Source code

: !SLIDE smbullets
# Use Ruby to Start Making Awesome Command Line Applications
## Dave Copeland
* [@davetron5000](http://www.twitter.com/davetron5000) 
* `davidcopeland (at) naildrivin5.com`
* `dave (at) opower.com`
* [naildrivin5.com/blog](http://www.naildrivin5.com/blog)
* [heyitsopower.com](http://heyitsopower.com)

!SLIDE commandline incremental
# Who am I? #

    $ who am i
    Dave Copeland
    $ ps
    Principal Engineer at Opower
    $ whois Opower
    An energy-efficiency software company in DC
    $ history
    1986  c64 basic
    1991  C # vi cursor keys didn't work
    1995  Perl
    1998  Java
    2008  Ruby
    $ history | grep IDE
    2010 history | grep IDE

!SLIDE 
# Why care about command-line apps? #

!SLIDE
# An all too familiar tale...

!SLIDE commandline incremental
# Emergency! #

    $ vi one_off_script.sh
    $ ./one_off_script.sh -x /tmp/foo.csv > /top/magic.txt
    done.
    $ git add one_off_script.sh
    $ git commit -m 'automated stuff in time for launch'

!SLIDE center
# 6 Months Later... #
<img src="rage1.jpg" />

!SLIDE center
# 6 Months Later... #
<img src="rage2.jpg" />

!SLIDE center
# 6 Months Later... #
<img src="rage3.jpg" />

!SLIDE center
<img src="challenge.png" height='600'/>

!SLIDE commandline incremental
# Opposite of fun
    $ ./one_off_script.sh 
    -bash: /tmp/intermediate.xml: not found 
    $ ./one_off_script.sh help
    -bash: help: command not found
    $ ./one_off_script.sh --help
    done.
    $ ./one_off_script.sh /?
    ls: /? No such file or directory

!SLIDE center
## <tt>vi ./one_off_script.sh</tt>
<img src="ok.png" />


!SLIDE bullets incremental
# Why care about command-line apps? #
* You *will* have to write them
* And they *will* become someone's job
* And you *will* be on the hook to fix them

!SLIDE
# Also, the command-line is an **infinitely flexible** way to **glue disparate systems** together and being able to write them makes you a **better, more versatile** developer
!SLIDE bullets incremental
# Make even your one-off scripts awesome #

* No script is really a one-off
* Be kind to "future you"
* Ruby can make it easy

● **Job item**
Go through the material and set every line down again exactly.

● **Answer section**
Source code

: !SLIDE smbullets
# Use Ruby to Start Making Awesome Command Line Applications
## Dave Copeland
* [@davetron5000](http://www.twitter.com/davetron5000) 
* `davidcopeland (at) naildrivin5.com`
* `dave (at) opower.com`
* [naildrivin5.com/blog](http://www.naildrivin5.com/blog)
* [heyitsopower.com](http://heyitsopower.com)

!SLIDE commandline incremental
# Who am I? #

    $ who am i
    Dave Copeland
    $ ps
    Principal Engineer at Opower
    $ whois Opower
    An energy-efficiency software company in DC
    $ history
    1986  c64 basic
    1991  C # vi cursor keys didn't work
    1995  Perl
    1998  Java
    2008  Ruby
    $ history | grep IDE
    2010 history | grep IDE

!SLIDE 
# Why care about command-line apps? #

!SLIDE
# An all too familiar tale...

!SLIDE commandline incremental
# Emergency! #

    $ vi one_off_script.sh
    $ ./one_off_script.sh -x /tmp/foo.csv > /top/magic.txt
    done.
    $ git add one_off_script.sh
    $ git commit -m 'automated stuff in time for launch'

!SLIDE center
# 6 Months Later... #
<img src="rage1.jpg" />

!SLIDE center
# 6 Months Later... #
<img src="rage2.jpg" />

!SLIDE center
# 6 Months Later... #
<img src="rage3.jpg" />

!SLIDE center
<img src="challenge.png" height='600'/>

!SLIDE commandline incremental
# Opposite of fun
    $ ./one_off_script.sh 
    -bash: /tmp/intermediate.xml: not found 
    $ ./one_off_script.sh help
    -bash: help: command not found
    $ ./one_off_script.sh --help
    done.
    $ ./one_off_script.sh /?
    ls: /? No such file or directory

!SLIDE center
## <tt>vi ./one_off_script.sh</tt>
<img src="ok.png" />


!SLIDE bullets incremental
# Why care about command-line apps? #
* You *will* have to write them
* And they *will* become someone's job
* And you *will* be on the hook to fix them

!SLIDE
# Also, the command-line is an **infinitely flexible** way to **glue disparate systems** together and being able to write them makes you a **better, more versatile** developer
!SLIDE bullets incremental
# Make even your one-off scripts awesome #

* No script is really a one-off
* Be kind to "future you"
* Ruby can make it easy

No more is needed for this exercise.